Les médias s’acharnent ces derniers temps à nouveau sur les grévistes. Pas un jour ne se passe sans que l’on puisse lire un article qui attaque les grèves à répétition. Mais quelque chose vient de surprendre encore plus cette presse ; l’annonce officielle qu’une grosse branche syndicale désire faire tomber le gouvernement ! Certains éditoriaux titrent en grand : « grève politique » en sous-entendant que celle-ci serait manipulée par le PS. Or ce que ces journalistes oublient, c’est qu’une grève est toujours politique. A partir du moment où l’on fait grève pour quelconques revendications, on fait une grève politique, et ce n’est pas parce qu’on a des revendications sociales qu’on est forcément socialistes.

 

Le PS a tout intérêt à rester encore un peu dans l’opposition

Certains journalistes idéologiques essayent tant bien que mal de démontrer que cette grève est d’idéologie socialiste… Manipulée par les socialistes. Seulement ils oublient pas mal de choses à leur équation simpliste : le PS est encore fort bas dans les sondages, il est ralenti dans sa progression par la montée du PTB. S’il devait y avoir des élections demain, le PS y perdrait des plumes. Cependant, de sondages en sondages, plus le temps passe et plus le PS limite la casse. Pourquoi ? C’est simple, plus un gouvernement de droite devient impopulaire, plus les gens se redirigent vers la gauche.
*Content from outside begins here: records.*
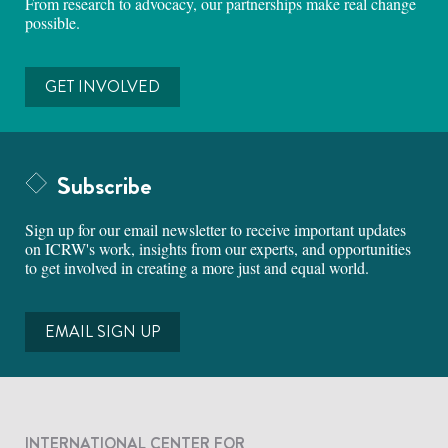
From research to advocacy, our partnerships make real change
possible.
GET INVOLVED
Subscribe
Sign up for our email newsletter to receive important updates
on ICRW's work, insights from our experts, and opportunities
to get involved in creating a more just and equal world.
EMAIL SIGN UP
INTERNATIONAL CENTER FOR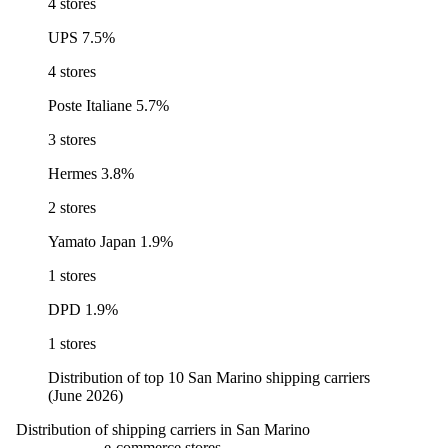
4 stores
UPS
7.5%
4 stores
Poste Italiane
5.7%
3 stores
Hermes
3.8%
2 stores
Yamato Japan
1.9%
1 stores
DPD
1.9%
1 stores
Distribution of top 10 San Marino shipping carriers
(June 2026)
Distribution of shipping carriers in San Marino
e-commerce stores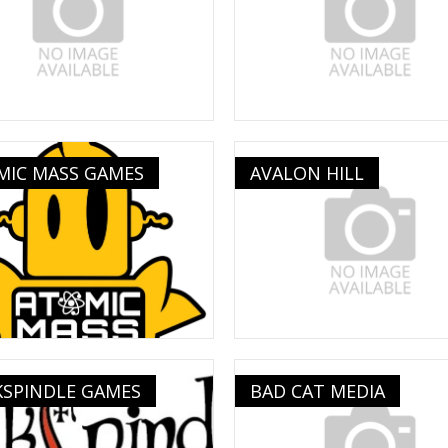
MIC MASS GAMES
AVALON HILL
KSPINDLE GAMES
BAD CAT MEDIA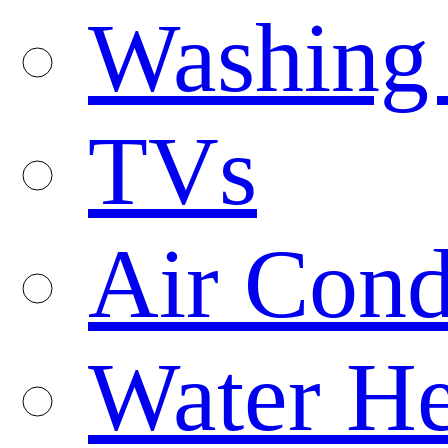
Washing
TVs
Air Cond
Water He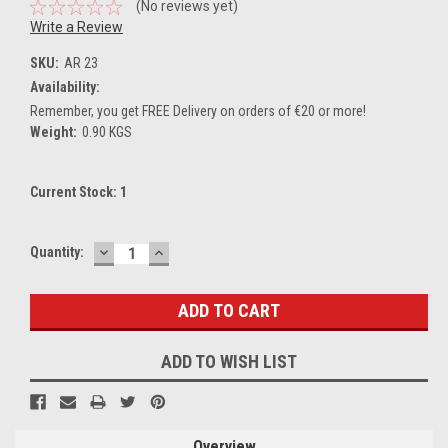
(No reviews yet)
Write a Review
SKU:
AR 23
Availability:
Remember, you get FREE Delivery on orders of €20 or more!
Weight:
0.90 KGS
Current Stock:
1
DECREASE
INCREASE
Quantity:
QUANTITY:
QUANTITY:
ADD TO WISH LIST
Overview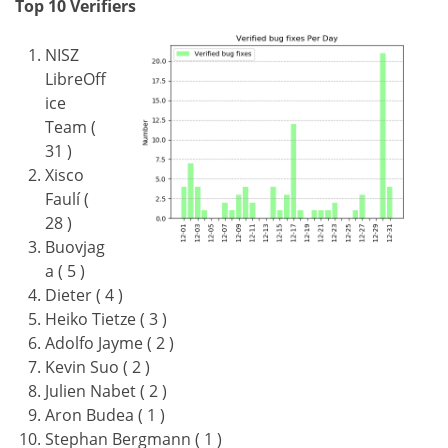
Top 10 Verifiers
NISZ
LibreOff
ice
Team (
31 )
Xisco
Faulí (
28 )
Buovjag
a ( 5 )
Dieter ( 4 )
Heiko Tietze ( 3 )
Adolfo Jayme ( 2 )
Kevin Suo ( 2 )
Julien Nabet ( 2 )
Aron Budea ( 1 )
Stephan Bergmann ( 1 )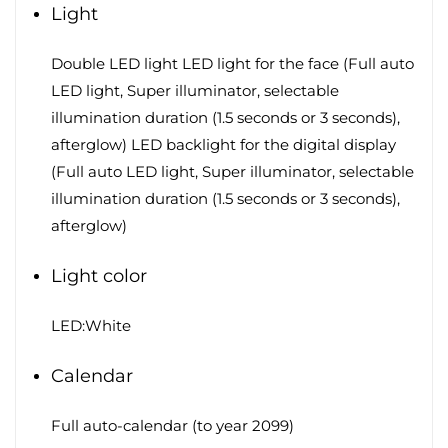
Light
Double LED light LED light for the face (Full auto
LED light, Super illuminator, selectable
illumination duration (1.5 seconds or 3 seconds),
afterglow) LED backlight for the digital display
(Full auto LED light, Super illuminator, selectable
illumination duration (1.5 seconds or 3 seconds),
afterglow)
Light color
LED:White
Calendar
Full auto-calendar (to year 2099)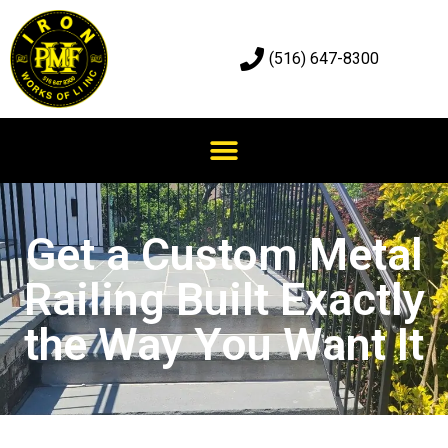
(516) 647-8300
Get a Custom Metal
Railing Built Exactly
the Way You Want It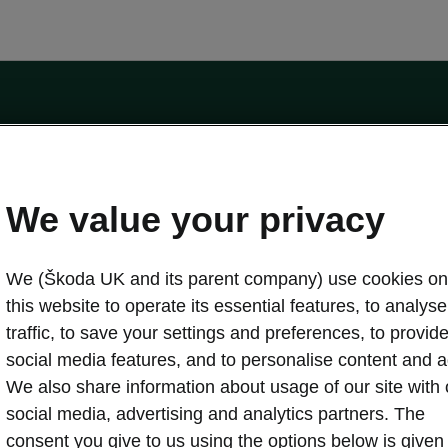
by the Financial Conduct Authority, firm reference number 464440.
ot a lender. The only lender we will introduce you to is Volkswagen Financial Serv
We value your privacy
We (Škoda UK and its parent company) use cookies on
this website to operate its essential features, to analyse 
traffic, to save your settings and preferences, to provid
Download a brochure
Build your own
social media features, and to personalise content and a
We also share information about usage of our site with 
social media, advertising and analytics partners. The
oda
Servicing & maintenance offers
consent you give to us using the options below is given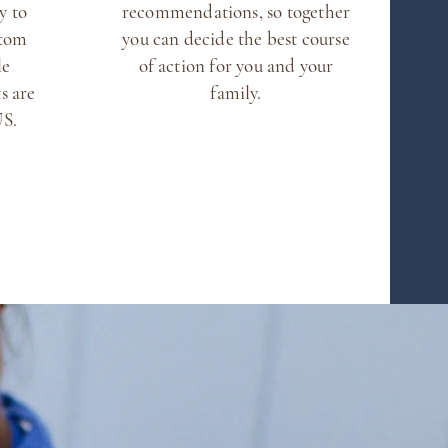
y to
recommendations, so together
stom
you can decide the best course
le
of action for you and your
s are
family.
 US.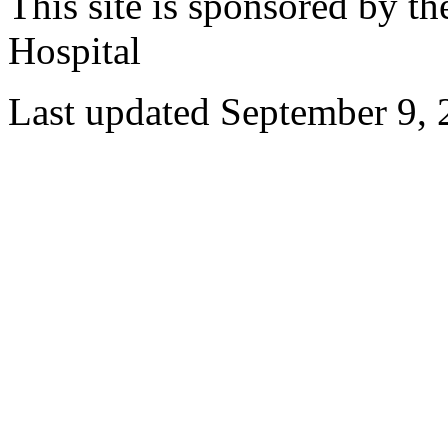
This site is sponsored by t
Hospital
Last updated September 9,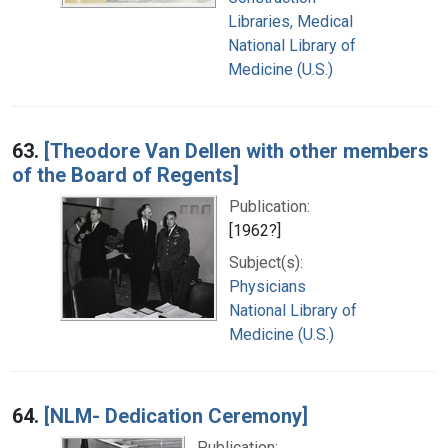
Libraries, Medical
National Library of
Medicine (U.S.)
63.
[Theodore Van Dellen with other members
of the Board of Regents]
Publication:
[1962?]
Subject(s):
Physicians
National Library of
Medicine (U.S.)
64.
[NLM- Dedication Ceremony]
Publication: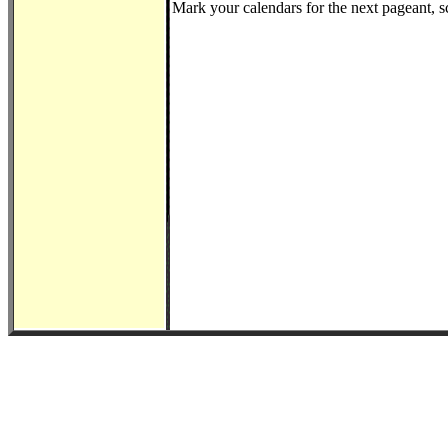
Mark your calendars for the next pageant, 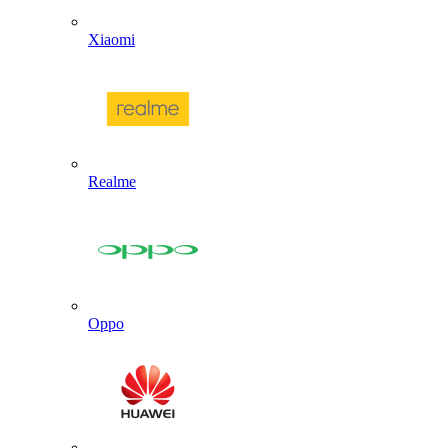
Xiaomi
Realme
Oppo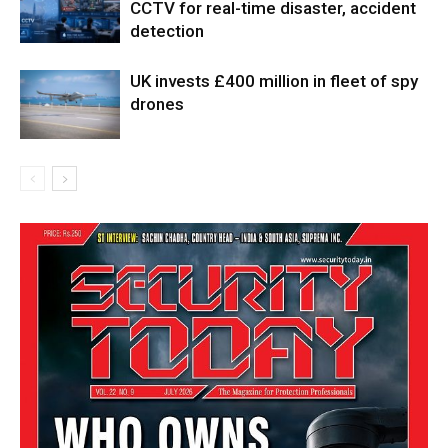
CCTV for real-time disaster, accident
detection
UK invests £400 million in fleet of spy
drones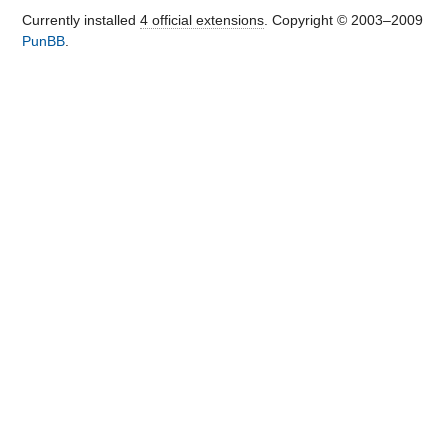
+                LEFT JOIN 
Currently installed
4 official extensions
. Copyright © 2003–2009
".TB_PREF."bank_accounts act ON act.id 
PunBB
.
= bt.bank_act

+        WHERE  1 ";

     if ($type != null)

         $sql .= " AND 
bt.type=".db_escape($type);

     if ($trans_no != null)

@@ -85,7 +85,7 @@

         $sql .= " AND 
bt.person_type_id = 
".db_escape($person_type_id);

     if ($person_id != null)

         $sql .= " AND bt.person_id = 
".db_escape($person_id);

-    $sql .= " ORDER BY trans_date, 
bt.id";

+    $sql .= " ORDER BY bt.trans_date, 
bt.id";

     return db_query($sql, "query for 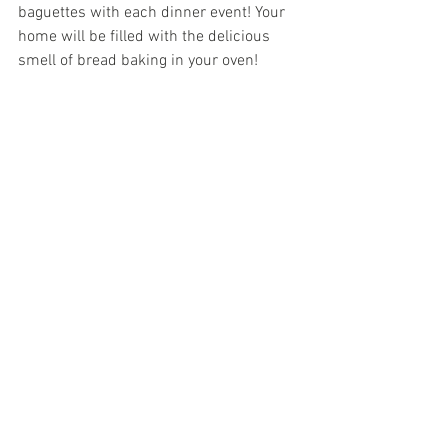
baguettes with each dinner event! Your 
home will be filled with the delicious 
smell of bread baking in your oven! 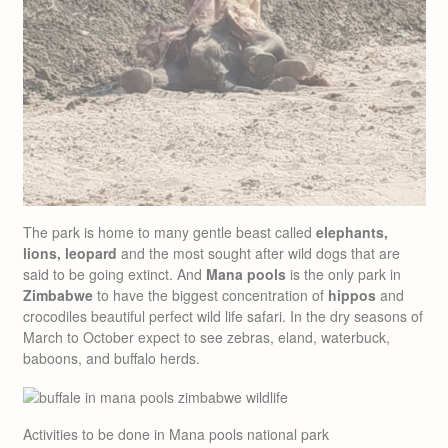
The park is home to many gentle beast called
elephants,
lions, leopard
and the most sought after wild dogs that are
said to be going extinct. And
Mana pools
is the only park in
Zimbabwe
to have the biggest concentration of
hippos
and
crocodiles beautiful perfect wild life safari. In the dry seasons of
March to October expect to see zebras, eland, waterbuck,
baboons, and buffalo herds.
Activities to be done in Mana pools national park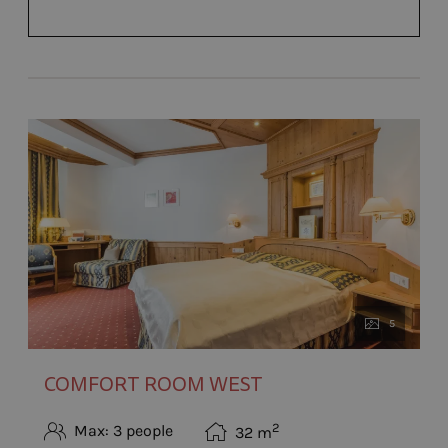
5
COMFORT ROOM WEST
2
Max: 3 people
32
m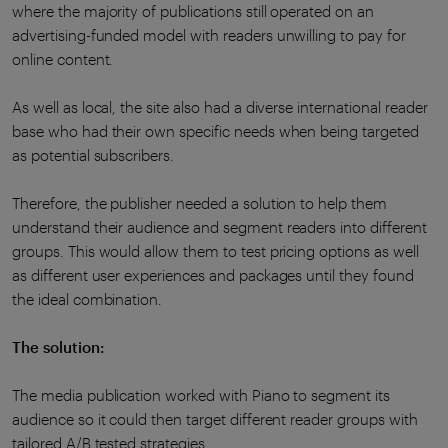
where the majority of publications still operated on an
advertising-funded model with readers unwilling to pay for
online content.
As well as local, the site also had a diverse international reader
base who had their own specific needs when being targeted
as potential subscribers.
Therefore, the publisher needed a solution to help them
understand their audience and segment readers into different
groups. This would allow them to test pricing options as well
as different user experiences and packages until they found
the ideal combination.
The solution:
The media publication worked with Piano to segment its
audience so it could then target different reader groups with
tailored A/B tested strategies.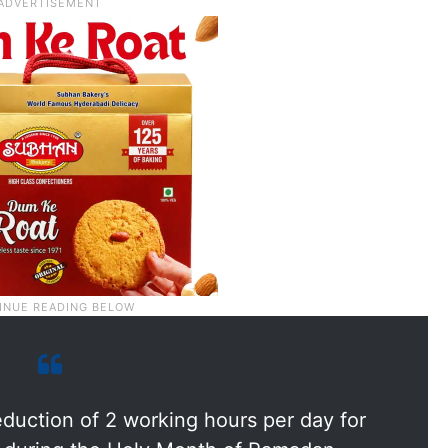
duction of 2 working hours per day for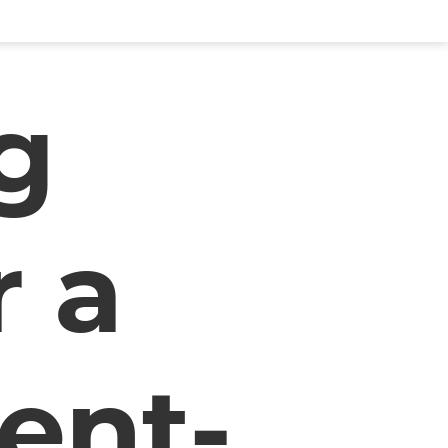
g
r a
ent-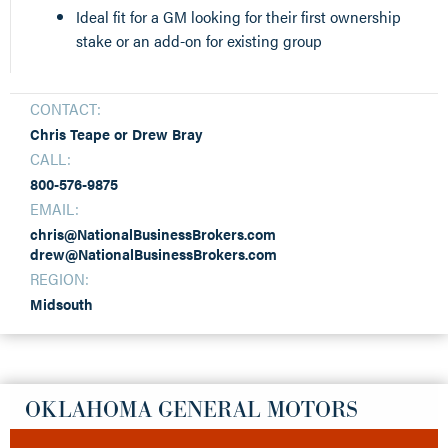
Ideal fit for a GM looking for their first ownership
stake or an add-on for existing group
CONTACT:
Chris Teape or Drew Bray
CALL:
800-576-9875
EMAIL:
chris@NationalBusinessBrokers.com
drew@NationalBusinessBrokers.com
REGION:
Midsouth
OKLAHOMA GENERAL MOTORS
Si le PS voulait le pouvoir, il l’aurait simplement aux prochaines élections.

De plus, nous avons vu que même Paul Magnette dénonçait les grèves à la SNCB. Alors les rouges sont soit super nuls en communication, soit pas vraiment de tout cœur avec les grévistes. Notons que même Marcourt, ténor du PS, a dénoncé plusieurs fois ces grèves.

 

Le PS est un parti social-démocrate, pas révolutionnaire

Des cours d’histoire seraient les bienvenus à ceux qui s’étonnent de grèves « politiques instrumentalisées par le PS ». La stratégie des socialistes est bien de moraliser le capitalisme, c’est à dire de le rendre moins dur envers les travailleurs et les précarisés. Ils veulent apporter une justice sociale, réduire les inégalités, augmenter le pouvoir d’achat des travailleurs,… Bref une cohabitation pacifique qui arrondirait les angles des épines de la dure loi du marché. Dans ce cadre-là, comment imaginer un PS pousser à la grève au finish aujourd’hui et risquer de  voir le mouvement social déborder de sa base ?

Ensuite, les socialistes souhaitent un changement par les urnes, pas par la rue. Ils veulent appliquer leurs idées à partir du 16 rue de la loi, pas avec un mouvement populaire qui appliquerait la loi de la rue. Ils sont beaucoup trop conciliants et si ils n’étaient pas débordés par leur base , ils critiqueraient avec plus de véhémence les grèves se désolidarisant sans doute de ce mouvement, on l’a déjà vu par le passé.

Bref, amis journalistes, svp, faites mieux votre métier en informant correctement les gens, pas en étant la caisse de résonance du gouvernement fédéral.